A significant advance in the kernel design for QNX Neutrino is the event-handling subsystem. POSIX and its realtime extensions define a number of asynchronous notification methods (e.g., UNIX signals that don't queue or pass data, POSIX realtime signals that may queue and pass data, etc.).

The kernel also defines additional, QNX Neutrino-specific notification techniques such as pulses. Implementing all of these event mechanisms could have consumed significant code space, so our implementation strategy was to build all of these notification methods over a single, rich, event subsystem.

A benefit of this approach is that capabilities exclusive to one notification technique can become available to others. For example, an application can apply the same queueing services of POSIX realtime signals to UNIX signals. This can simplify the robust implementation of signal handlers within applications.

The events encountered by an executing thread can come from any of three sources:

The event itself can be any of a number of different types: QNX Neutrino pulses, interrupts, various forms of signals, and forced "unblock" events. "Unblock" is a means by which a thread can be released from a deliberately blocked state without any explicit event actually being delivered.

Given this multiplicity of event types, and applications needing the ability to request whichever asynchronous notification technique best suits their needs, it would be awkward to require that server processes (the higher-level threads from the previous section) carry code to support all these options.

Instead, the client thread can give a data structure, or "cookie," to the server to hang on to until later.

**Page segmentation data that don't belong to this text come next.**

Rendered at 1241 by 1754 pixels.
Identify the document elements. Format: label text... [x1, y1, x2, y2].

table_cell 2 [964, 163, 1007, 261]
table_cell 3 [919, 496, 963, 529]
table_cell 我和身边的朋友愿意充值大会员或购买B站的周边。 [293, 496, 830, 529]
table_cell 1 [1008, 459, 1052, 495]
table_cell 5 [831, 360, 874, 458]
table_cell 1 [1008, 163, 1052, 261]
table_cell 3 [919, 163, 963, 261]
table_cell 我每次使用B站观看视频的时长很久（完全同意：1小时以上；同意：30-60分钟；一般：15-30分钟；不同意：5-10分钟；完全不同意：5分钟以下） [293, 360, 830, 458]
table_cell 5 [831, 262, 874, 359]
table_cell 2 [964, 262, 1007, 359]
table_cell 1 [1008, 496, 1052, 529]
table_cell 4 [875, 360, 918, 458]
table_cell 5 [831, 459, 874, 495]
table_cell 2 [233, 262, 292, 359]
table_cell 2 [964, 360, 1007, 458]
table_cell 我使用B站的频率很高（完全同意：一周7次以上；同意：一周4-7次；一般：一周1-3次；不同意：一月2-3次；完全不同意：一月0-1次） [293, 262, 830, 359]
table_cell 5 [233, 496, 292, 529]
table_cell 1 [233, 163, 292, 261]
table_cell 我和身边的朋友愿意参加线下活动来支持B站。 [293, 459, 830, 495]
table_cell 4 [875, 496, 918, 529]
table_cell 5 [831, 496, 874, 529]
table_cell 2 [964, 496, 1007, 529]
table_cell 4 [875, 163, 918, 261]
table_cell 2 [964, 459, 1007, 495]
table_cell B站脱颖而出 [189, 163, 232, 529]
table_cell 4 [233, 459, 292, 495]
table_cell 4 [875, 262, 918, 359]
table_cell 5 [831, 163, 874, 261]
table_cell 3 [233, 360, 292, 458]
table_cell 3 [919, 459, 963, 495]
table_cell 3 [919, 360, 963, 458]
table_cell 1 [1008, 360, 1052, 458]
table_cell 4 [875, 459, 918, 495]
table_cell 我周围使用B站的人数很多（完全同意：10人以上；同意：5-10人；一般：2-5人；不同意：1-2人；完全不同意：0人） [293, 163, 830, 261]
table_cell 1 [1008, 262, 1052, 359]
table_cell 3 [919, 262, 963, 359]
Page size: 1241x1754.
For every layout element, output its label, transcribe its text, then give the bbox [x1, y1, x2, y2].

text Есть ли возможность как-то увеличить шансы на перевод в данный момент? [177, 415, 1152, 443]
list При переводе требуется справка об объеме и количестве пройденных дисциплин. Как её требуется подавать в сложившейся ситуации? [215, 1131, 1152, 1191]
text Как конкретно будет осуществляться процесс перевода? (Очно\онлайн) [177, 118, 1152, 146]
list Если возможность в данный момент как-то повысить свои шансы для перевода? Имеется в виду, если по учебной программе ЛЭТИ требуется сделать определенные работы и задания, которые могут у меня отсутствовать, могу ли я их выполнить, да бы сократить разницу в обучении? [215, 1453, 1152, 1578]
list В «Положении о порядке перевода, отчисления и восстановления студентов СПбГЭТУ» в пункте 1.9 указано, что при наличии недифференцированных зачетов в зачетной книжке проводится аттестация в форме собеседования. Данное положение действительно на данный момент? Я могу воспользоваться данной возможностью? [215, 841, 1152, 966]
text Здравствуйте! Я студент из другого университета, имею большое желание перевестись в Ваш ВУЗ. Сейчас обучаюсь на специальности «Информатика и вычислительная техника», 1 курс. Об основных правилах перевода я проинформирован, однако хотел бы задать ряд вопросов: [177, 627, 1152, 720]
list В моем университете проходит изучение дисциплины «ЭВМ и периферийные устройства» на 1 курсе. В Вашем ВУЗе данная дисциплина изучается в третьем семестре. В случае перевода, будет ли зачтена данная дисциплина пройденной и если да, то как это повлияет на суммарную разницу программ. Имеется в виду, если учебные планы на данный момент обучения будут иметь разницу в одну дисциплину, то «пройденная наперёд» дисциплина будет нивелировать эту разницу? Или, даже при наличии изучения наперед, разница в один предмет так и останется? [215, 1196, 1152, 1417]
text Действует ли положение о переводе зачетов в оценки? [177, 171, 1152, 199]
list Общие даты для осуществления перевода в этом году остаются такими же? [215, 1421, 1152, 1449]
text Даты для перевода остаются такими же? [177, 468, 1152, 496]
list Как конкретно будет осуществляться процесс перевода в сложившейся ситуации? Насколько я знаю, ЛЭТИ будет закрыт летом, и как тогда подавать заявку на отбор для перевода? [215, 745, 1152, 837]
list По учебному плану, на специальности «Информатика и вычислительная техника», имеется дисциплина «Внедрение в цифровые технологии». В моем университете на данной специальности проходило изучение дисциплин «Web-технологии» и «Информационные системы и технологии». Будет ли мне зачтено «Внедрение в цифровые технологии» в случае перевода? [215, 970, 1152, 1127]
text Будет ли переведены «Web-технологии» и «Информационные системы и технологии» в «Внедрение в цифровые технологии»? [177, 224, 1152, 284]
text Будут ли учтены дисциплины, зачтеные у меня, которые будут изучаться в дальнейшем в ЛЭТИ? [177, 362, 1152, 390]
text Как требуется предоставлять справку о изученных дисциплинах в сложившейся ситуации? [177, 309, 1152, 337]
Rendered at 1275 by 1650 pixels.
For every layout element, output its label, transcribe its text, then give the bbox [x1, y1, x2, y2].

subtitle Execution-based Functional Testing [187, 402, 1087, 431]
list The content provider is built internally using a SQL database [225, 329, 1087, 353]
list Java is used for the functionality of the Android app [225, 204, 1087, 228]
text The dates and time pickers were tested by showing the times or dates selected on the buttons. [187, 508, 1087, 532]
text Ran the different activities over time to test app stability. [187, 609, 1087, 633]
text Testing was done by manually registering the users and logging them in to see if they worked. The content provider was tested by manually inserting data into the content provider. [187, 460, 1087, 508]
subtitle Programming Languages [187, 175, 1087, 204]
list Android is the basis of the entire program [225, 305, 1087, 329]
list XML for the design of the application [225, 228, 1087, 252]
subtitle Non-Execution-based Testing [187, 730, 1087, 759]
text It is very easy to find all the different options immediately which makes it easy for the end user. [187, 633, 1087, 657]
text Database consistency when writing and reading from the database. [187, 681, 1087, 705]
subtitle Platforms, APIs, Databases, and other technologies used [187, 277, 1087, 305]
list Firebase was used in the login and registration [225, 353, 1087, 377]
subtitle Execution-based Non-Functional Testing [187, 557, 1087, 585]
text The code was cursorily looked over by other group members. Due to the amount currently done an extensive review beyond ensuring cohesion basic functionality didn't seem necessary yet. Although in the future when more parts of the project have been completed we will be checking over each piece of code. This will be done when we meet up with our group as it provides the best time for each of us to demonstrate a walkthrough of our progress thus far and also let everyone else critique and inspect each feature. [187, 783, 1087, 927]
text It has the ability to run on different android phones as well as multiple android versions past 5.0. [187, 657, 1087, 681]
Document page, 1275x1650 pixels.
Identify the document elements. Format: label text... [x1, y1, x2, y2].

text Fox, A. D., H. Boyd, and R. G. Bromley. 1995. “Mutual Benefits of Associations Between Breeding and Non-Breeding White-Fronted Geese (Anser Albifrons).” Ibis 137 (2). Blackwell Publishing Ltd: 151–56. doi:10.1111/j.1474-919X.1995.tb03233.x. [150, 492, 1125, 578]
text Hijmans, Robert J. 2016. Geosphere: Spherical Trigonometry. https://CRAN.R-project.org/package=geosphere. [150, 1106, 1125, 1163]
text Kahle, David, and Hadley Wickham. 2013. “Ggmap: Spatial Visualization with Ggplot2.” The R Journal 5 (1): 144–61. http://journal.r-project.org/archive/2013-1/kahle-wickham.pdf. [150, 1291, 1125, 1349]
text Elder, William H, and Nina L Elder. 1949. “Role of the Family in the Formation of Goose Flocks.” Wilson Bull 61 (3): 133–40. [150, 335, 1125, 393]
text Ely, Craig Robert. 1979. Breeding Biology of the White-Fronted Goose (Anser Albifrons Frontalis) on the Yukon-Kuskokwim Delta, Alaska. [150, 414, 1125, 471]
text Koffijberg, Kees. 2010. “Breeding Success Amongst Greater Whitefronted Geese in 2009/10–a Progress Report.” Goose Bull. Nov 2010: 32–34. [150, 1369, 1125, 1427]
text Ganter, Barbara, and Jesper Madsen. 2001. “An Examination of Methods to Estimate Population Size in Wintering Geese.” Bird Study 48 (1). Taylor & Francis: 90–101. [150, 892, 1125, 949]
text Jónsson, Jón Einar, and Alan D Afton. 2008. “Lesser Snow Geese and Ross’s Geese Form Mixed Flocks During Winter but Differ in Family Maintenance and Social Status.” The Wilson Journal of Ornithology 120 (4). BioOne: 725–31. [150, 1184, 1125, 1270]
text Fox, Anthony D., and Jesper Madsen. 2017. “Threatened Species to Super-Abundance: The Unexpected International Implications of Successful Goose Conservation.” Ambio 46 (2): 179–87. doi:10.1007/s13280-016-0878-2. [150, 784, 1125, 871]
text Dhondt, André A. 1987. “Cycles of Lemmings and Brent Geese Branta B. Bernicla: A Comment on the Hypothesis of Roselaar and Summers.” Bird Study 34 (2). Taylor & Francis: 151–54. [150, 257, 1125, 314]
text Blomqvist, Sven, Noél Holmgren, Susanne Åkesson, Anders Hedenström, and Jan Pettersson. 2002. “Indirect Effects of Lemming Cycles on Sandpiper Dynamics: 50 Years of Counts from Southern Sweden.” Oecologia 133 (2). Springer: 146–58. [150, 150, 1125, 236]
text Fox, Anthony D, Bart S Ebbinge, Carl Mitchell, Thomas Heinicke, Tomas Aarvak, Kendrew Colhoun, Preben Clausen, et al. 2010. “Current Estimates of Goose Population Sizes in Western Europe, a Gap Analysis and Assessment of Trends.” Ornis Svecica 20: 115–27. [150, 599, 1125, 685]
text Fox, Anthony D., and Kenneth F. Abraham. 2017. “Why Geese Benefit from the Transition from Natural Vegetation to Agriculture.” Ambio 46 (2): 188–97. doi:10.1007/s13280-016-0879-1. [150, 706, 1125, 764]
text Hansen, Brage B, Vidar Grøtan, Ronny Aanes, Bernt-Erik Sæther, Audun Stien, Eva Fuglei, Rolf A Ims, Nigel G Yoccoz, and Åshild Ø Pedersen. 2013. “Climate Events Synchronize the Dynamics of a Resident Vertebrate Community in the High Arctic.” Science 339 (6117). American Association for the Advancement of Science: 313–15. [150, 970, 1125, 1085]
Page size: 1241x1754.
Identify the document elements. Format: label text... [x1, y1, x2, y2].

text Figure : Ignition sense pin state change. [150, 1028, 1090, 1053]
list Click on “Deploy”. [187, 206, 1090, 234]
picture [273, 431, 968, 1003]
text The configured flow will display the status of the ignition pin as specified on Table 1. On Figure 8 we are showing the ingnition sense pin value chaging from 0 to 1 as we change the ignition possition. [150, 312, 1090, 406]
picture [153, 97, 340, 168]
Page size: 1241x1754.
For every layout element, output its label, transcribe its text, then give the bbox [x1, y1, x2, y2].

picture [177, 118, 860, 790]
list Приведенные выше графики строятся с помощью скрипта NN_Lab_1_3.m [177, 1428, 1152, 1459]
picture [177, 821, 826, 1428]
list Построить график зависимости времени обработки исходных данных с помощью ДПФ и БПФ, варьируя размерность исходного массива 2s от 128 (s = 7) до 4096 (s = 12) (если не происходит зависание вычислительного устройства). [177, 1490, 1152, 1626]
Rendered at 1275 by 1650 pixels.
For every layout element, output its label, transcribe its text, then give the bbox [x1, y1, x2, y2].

When the server needs to notify the client thread, it will invoke MsgDeliverEvent() and the microkernel will set the event type encoded within the cookie upon the client thread.

Figure 1. The client sends a sigevent to the server.

For details about the sigevent structure, see the C Library Reference; for a description of how to use it, see "Notification schemes" in the "Clocks, Timers, and Getting a Kick Every So Often" chapter of Getting Started with QNX Neutrino.